Good morning bookies! Stand by for news.

*** After five years, Richard Evans brings his three volume history of the third Reich to a close with The Third Reich at War 1939-1945. As loyal bookies know, your friendly neighborhood BBG is a World War II kind of guy, currently researching a book and also having been published in 'World War II' magazine. So he knows a little bit of which he speaks on the subject. He hasn't read...wait, what's with this third person crap? I haven't read Evans latest book and I include here a link to a review. But from a careful reading it seems that, like almost every historian of the Third Reich, Evans has an axe to grind. The reviewer chides towering figures like Joachim Fest for being romantic revisionists even while admitting that Evans is revising the accepted thinking. In other words, it's impossible to know who is and who isn't a revisionist because both sides are claiming and/or denying the label.

This review is quite well written, it's a great lesson in reviewing if nothing else. I look forward to reading the book and judging for myself.

Richard J. Evans
THE THIRD REICH AT WAR 1939–1945
878pp. Allen Lane. £30.
978 0 713 99742 2
US: Penguin Press. $40. 978 1 594 20206 3 http://entertainment.timesonline.co.uk/tol/arts_and_entertainment/the_tls/article4905212.ece

*** Another new book review, I include the Spanish Civil War with WW2, as I do the war in China. The connection is all too obvious, even if Spain never actually entered the war.
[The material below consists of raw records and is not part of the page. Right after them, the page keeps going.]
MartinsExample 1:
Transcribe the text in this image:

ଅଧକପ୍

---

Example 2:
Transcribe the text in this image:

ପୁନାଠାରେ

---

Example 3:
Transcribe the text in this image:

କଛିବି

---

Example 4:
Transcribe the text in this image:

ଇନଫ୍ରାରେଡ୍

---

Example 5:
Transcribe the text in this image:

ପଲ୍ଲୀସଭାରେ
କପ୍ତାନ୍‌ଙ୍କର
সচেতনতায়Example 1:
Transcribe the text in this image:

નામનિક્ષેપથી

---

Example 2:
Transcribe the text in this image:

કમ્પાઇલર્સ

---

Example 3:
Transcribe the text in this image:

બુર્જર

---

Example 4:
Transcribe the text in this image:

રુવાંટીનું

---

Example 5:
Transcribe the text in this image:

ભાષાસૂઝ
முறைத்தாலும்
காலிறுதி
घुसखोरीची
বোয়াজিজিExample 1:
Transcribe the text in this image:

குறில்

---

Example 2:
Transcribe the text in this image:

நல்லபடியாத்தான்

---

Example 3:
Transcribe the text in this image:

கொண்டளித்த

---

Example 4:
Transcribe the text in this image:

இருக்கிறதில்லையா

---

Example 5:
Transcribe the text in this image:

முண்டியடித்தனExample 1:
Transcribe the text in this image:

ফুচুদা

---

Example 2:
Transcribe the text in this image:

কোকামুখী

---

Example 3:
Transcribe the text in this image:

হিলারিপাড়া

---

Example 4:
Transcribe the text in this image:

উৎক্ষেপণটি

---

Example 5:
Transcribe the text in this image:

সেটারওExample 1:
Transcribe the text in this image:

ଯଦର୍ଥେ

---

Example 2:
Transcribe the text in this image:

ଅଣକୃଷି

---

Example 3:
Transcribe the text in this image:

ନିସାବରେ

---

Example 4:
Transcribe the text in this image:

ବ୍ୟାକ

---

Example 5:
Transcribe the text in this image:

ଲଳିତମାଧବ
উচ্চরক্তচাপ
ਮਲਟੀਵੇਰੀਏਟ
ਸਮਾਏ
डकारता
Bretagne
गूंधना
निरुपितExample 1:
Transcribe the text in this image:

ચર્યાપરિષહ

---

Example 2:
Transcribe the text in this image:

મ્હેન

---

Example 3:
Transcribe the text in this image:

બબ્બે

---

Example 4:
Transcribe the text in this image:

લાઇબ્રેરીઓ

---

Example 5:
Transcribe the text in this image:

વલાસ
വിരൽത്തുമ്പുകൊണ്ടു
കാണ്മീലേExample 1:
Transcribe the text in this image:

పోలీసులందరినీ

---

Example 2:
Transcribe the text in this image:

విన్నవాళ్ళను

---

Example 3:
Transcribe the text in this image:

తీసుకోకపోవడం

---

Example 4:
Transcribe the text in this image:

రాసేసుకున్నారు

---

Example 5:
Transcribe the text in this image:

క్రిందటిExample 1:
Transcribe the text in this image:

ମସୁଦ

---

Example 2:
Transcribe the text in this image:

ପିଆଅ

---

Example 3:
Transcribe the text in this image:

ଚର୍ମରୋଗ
This one looks fascintating.

"Gerda Taro was a fearless, pioneering chronicler of the Spanish Civil War. Robin Stummer uncovers evidence to suggest that her unflinching pictures led to her murder..."
http://www.newstatesman.com/arts-and-culture/2008/10/gerda-taro-war-spain

*** Dateline: Stockholm. From Reuters " French writer Jean-Marie Gustave Le Clezio, described by President Nicolas Sarkozy as a "child of all continents" who embodied a globalized world, won the 2008 Nobel prize for literature on Thursday. The Academy, which decides the winner of the prestigious 10 million Swedish crown ($1.4 million) prize, praised the 68-year-old author for his adventurous novels, essays and children's literature." There is no surprise here as the anti-American slant from the Nobel committee is well known, as is its preference for globalist literature. And I have no problem with that, it's their prize and their money.

*** Points of Issue are interesting things. To bookies, a Point of Issue is that little difference that distinguishes a true first edition from a reprint. How does one knows such arcana? One researches, that's how. That's what your friendly neighborhood booskeller does for a living and learning points of issue is an endless process.
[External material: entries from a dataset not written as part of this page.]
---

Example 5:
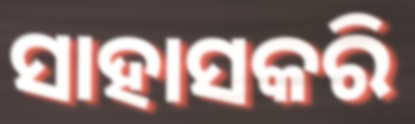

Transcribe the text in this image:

ସାହାସକରିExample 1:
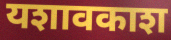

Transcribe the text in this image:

यशावकाश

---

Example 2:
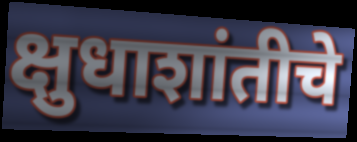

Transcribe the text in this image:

क्षुधाशांतीचे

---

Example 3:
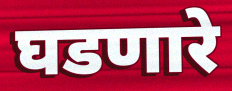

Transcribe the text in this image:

घडणारे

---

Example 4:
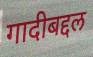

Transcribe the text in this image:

गादीबद्दल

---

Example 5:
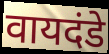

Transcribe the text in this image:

वायदंडेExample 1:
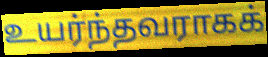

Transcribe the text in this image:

உயர்ந்தவராகக்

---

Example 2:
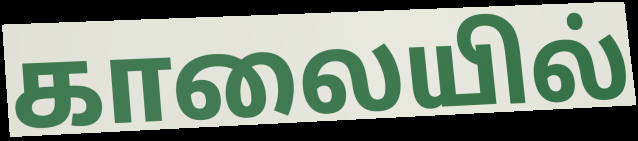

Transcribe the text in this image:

காலையில்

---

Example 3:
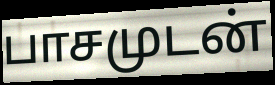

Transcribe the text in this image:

பாசமுடன்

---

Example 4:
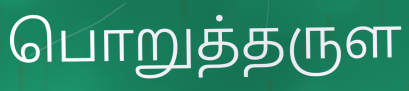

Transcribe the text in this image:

பொறுத்தருள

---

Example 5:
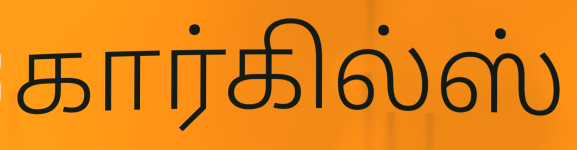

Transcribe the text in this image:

கார்கில்ஸ்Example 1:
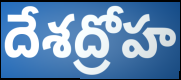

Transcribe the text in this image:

దేశద్రోహ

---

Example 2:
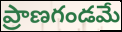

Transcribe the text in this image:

ప్రాణగండమే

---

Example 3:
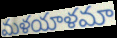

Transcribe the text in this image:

మళయాళమా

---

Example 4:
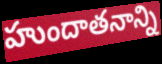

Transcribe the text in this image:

Just yesterday I learned something new. The first book in George R.R. Martin's extremely popular fantasy series 'Song of Fire and Ice' is A Game of Thrones. Now, once upon a time this was a pricey purchase. Then, for some odd reason, the price went way down as a flood of them came on the market. Very strange. So yesterday someone emailed me a question about a copy of this book that I have for sale and I did what friendly neighborhood booksellers do, I researched. And thus did I discover why the prices for first editions had plummeted: the book had been reprinted!
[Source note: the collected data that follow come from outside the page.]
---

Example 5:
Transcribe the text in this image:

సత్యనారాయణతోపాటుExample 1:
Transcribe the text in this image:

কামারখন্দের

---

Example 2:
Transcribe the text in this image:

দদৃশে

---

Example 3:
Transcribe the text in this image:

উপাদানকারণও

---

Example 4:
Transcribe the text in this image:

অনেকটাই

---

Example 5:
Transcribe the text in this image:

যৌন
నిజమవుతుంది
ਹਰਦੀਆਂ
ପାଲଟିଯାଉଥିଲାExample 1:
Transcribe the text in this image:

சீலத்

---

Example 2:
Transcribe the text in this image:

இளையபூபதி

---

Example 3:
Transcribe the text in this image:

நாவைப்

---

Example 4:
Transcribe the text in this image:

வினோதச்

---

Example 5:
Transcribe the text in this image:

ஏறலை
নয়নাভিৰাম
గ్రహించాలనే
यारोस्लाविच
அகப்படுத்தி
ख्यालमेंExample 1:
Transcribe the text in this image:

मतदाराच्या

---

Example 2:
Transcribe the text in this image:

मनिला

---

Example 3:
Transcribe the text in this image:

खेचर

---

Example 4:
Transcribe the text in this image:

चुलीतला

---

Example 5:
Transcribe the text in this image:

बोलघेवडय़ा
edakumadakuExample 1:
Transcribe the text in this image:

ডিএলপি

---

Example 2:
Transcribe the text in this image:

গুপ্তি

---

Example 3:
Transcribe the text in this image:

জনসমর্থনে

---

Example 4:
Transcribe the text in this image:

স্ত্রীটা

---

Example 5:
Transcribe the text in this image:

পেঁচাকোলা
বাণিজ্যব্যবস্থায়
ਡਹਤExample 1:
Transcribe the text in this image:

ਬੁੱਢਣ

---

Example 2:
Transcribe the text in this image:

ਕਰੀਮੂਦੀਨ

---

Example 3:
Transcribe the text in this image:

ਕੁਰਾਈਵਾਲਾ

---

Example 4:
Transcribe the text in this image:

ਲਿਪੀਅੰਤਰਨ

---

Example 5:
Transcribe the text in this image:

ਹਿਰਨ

I know, I know, you're saying 'wait, BBG, reprints aren't first editions.' True. But many of those passing as booksellers today don't know the difference, don't do their research, and sell people overpriced books that are not what they claim to be. It seems that the 2002 reprint of this book kept the '1' in the number line. You would think that since it has an entirely different cover than the 1996 first edition it would be easy to spot the difference, even for Scanner People. And it would, if most of these people bothered enough to investigate. Sadly, they do not. And that's why their are scores of first editions available, the vast majority of which are no doubt reprints. Caveat emptor.